Repeat only the lines below from the one containing "1.96]]**, [[cc/adi/4/41#purport|Ādi 4.41]]" through the one containing "Lord, **[[cc/madhya/19/236#translation|Madhya 19.236]]**", inclusive, exactly as written.
*** Source data Section Begins ***
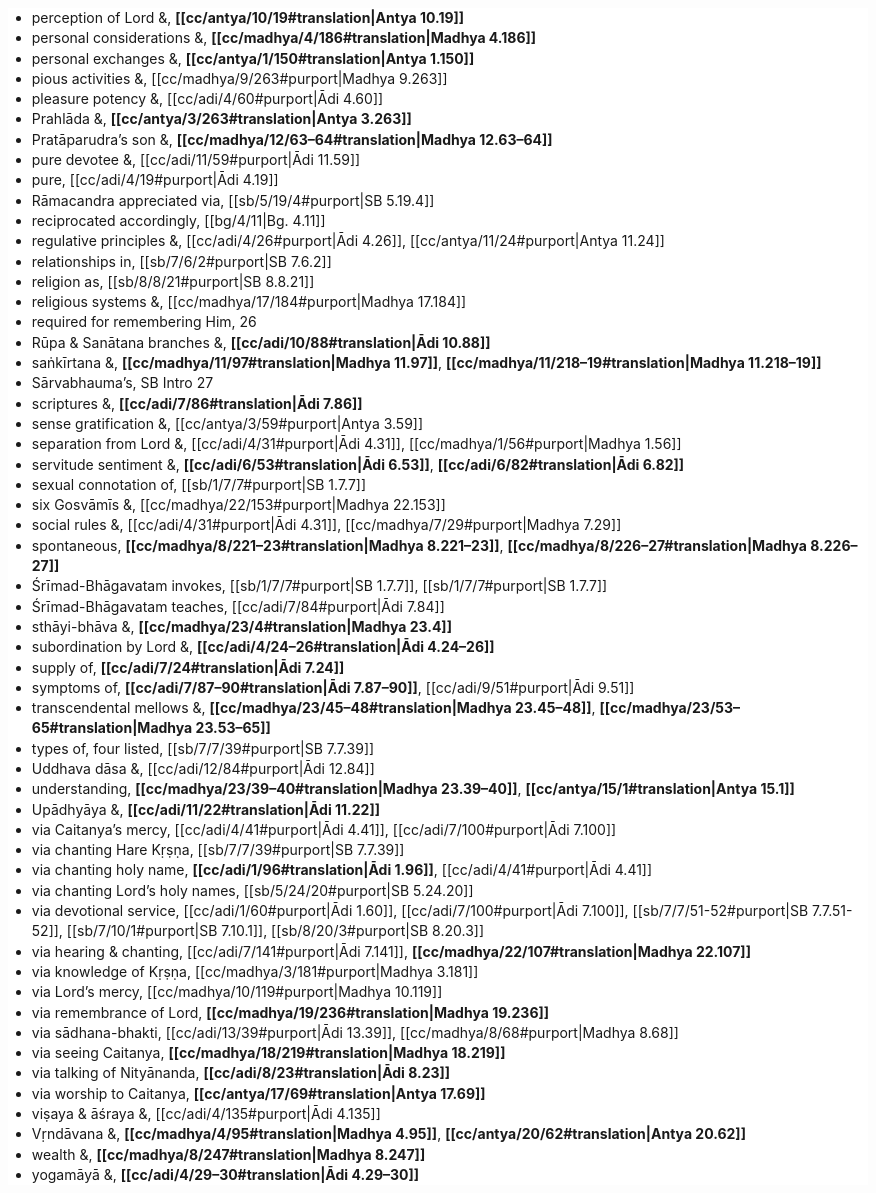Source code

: * perception of Lord &, **[[cc/antya/10/19#translation|Antya 10.19]]**
* personal considerations &, **[[cc/madhya/4/186#translation|Madhya 4.186]]**
* personal exchanges &, **[[cc/antya/1/150#translation|Antya 1.150]]**
* pious activities &, [[cc/madhya/9/263#purport|Madhya 9.263]]
* pleasure potency &, [[cc/adi/4/60#purport|Ādi 4.60]]
* Prahlāda &, **[[cc/antya/3/263#translation|Antya 3.263]]**
* Pratāparudra’s son &, **[[cc/madhya/12/63–64#translation|Madhya 12.63–64]]**
* pure devotee &, [[cc/adi/11/59#purport|Ādi 11.59]]
* pure, [[cc/adi/4/19#purport|Ādi 4.19]]
* Rāmacandra appreciated via, [[sb/5/19/4#purport|SB 5.19.4]]
* reciprocated accordingly, [[bg/4/11|Bg. 4.11]]
* regulative principles &, [[cc/adi/4/26#purport|Ādi 4.26]], [[cc/antya/11/24#purport|Antya 11.24]]
* relationships in, [[sb/7/6/2#purport|SB 7.6.2]]
* religion as, [[sb/8/8/21#purport|SB 8.8.21]]
* religious systems &, [[cc/madhya/17/184#purport|Madhya 17.184]]
* required for remembering Him, 26
* Rūpa & Sanātana branches &, **[[cc/adi/10/88#translation|Ādi 10.88]]**
* saṅkīrtana &, **[[cc/madhya/11/97#translation|Madhya 11.97]]**, **[[cc/madhya/11/218–19#translation|Madhya 11.218–19]]**
* Sārvabhauma’s, SB Intro 27
* scriptures &, **[[cc/adi/7/86#translation|Ādi 7.86]]**
* sense gratification &, [[cc/antya/3/59#purport|Antya 3.59]]
* separation from Lord &, [[cc/adi/4/31#purport|Ādi 4.31]], [[cc/madhya/1/56#purport|Madhya 1.56]]
* servitude sentiment &, **[[cc/adi/6/53#translation|Ādi 6.53]]**, **[[cc/adi/6/82#translation|Ādi 6.82]]**
* sexual connotation of, [[sb/1/7/7#purport|SB 1.7.7]]
* six Gosvāmīs &, [[cc/madhya/22/153#purport|Madhya 22.153]]
* social rules &, [[cc/adi/4/31#purport|Ādi 4.31]], [[cc/madhya/7/29#purport|Madhya 7.29]]
* spontaneous, **[[cc/madhya/8/221–23#translation|Madhya 8.221–23]]**, **[[cc/madhya/8/226–27#translation|Madhya 8.226–27]]**
* Śrīmad-Bhāgavatam invokes, [[sb/1/7/7#purport|SB 1.7.7]], [[sb/1/7/7#purport|SB 1.7.7]]
* Śrīmad-Bhāgavatam teaches, [[cc/adi/7/84#purport|Ādi 7.84]]
* sthāyi-bhāva &, **[[cc/madhya/23/4#translation|Madhya 23.4]]**
* subordination by Lord &, **[[cc/adi/4/24–26#translation|Ādi 4.24–26]]**
* supply of, **[[cc/adi/7/24#translation|Ādi 7.24]]**
* symptoms of, **[[cc/adi/7/87–90#translation|Ādi 7.87–90]]**, [[cc/adi/9/51#purport|Ādi 9.51]]
* transcendental mellows &, **[[cc/madhya/23/45–48#translation|Madhya 23.45–48]]**, **[[cc/madhya/23/53–65#translation|Madhya 23.53–65]]**
* types of, four listed, [[sb/7/7/39#purport|SB 7.7.39]]
* Uddhava dāsa &, [[cc/adi/12/84#purport|Ādi 12.84]]
* understanding, **[[cc/madhya/23/39–40#translation|Madhya 23.39–40]]**, **[[cc/antya/15/1#translation|Antya 15.1]]**
* Upādhyāya &, **[[cc/adi/11/22#translation|Ādi 11.22]]**
* via Caitanya’s mercy, [[cc/adi/4/41#purport|Ādi 4.41]], [[cc/adi/7/100#purport|Ādi 7.100]]
* via chanting Hare Kṛṣṇa, [[sb/7/7/39#purport|SB 7.7.39]]
* via chanting holy name, **[[cc/adi/1/96#translation|Ādi 1.96]]**, [[cc/adi/4/41#purport|Ādi 4.41]]
* via chanting Lord’s holy names, [[sb/5/24/20#purport|SB 5.24.20]]
* via devotional service, [[cc/adi/1/60#purport|Ādi 1.60]], [[cc/adi/7/100#purport|Ādi 7.100]], [[sb/7/7/51-52#purport|SB 7.7.51-52]], [[sb/7/10/1#purport|SB 7.10.1]], [[sb/8/20/3#purport|SB 8.20.3]]
* via hearing & chanting, [[cc/adi/7/141#purport|Ādi 7.141]], **[[cc/madhya/22/107#translation|Madhya 22.107]]**
* via knowledge of Kṛṣṇa, [[cc/madhya/3/181#purport|Madhya 3.181]]
* via Lord’s mercy, [[cc/madhya/10/119#purport|Madhya 10.119]]
* via remembrance of Lord, **[[cc/madhya/19/236#translation|Madhya 19.236]]**
* via sādhana-bhakti, [[cc/adi/13/39#purport|Ādi 13.39]], [[cc/madhya/8/68#purport|Madhya 8.68]]
* via seeing Caitanya, **[[cc/madhya/18/219#translation|Madhya 18.219]]**
* via talking of Nityānanda, **[[cc/adi/8/23#translation|Ādi 8.23]]**
* via worship to Caitanya, **[[cc/antya/17/69#translation|Antya 17.69]]**
* viṣaya & āśraya &, [[cc/adi/4/135#purport|Ādi 4.135]]
* Vṛndāvana &, **[[cc/madhya/4/95#translation|Madhya 4.95]]**, **[[cc/antya/20/62#translation|Antya 20.62]]**
* wealth &, **[[cc/madhya/8/247#translation|Madhya 8.247]]**
* yogamāyā &, **[[cc/adi/4/29–30#translation|Ādi 4.29–30]]**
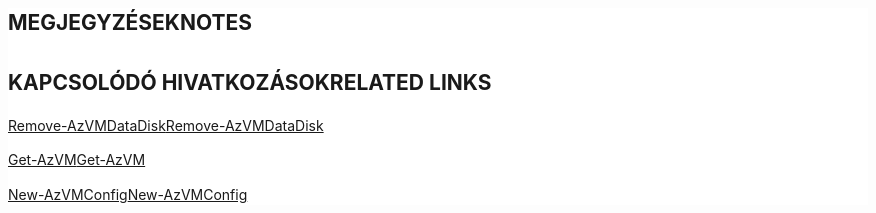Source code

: ## <span data-ttu-id="4d569-198">MEGJEGYZÉSEK</span><span class="sxs-lookup"><span data-stu-id="4d569-198">NOTES</span></span>

## <span data-ttu-id="4d569-199">KAPCSOLÓDÓ HIVATKOZÁSOK</span><span class="sxs-lookup"><span data-stu-id="4d569-199">RELATED LINKS</span></span>

[<span data-ttu-id="4d569-200">Remove-AzVMDataDisk</span><span class="sxs-lookup"><span data-stu-id="4d569-200">Remove-AzVMDataDisk</span></span>](./Remove-AzVMDataDisk.md)

[<span data-ttu-id="4d569-201">Get-AzVM</span><span class="sxs-lookup"><span data-stu-id="4d569-201">Get-AzVM</span></span>](./Get-AzVM.md)

[<span data-ttu-id="4d569-202">New-AzVMConfig</span><span class="sxs-lookup"><span data-stu-id="4d569-202">New-AzVMConfig</span></span>](./New-AzVMConfig.md)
*** Source data Section Ends ***
Problem solution:
* via chanting holy name, **[[cc/adi/1/96#translation|Ādi 1.96]]**, [[cc/adi/4/41#purport|Ādi 4.41]]
* via chanting Lord’s holy names, [[sb/5/24/20#purport|SB 5.24.20]]
* via devotional service, [[cc/adi/1/60#purport|Ādi 1.60]], [[cc/adi/7/100#purport|Ādi 7.100]], [[sb/7/7/51-52#purport|SB 7.7.51-52]], [[sb/7/10/1#purport|SB 7.10.1]], [[sb/8/20/3#purport|SB 8.20.3]]
* via hearing & chanting, [[cc/adi/7/141#purport|Ādi 7.141]], **[[cc/madhya/22/107#translation|Madhya 22.107]]**
* via knowledge of Kṛṣṇa, [[cc/madhya/3/181#purport|Madhya 3.181]]
* via Lord’s mercy, [[cc/madhya/10/119#purport|Madhya 10.119]]
* via remembrance of Lord, **[[cc/madhya/19/236#translation|Madhya 19.236]]**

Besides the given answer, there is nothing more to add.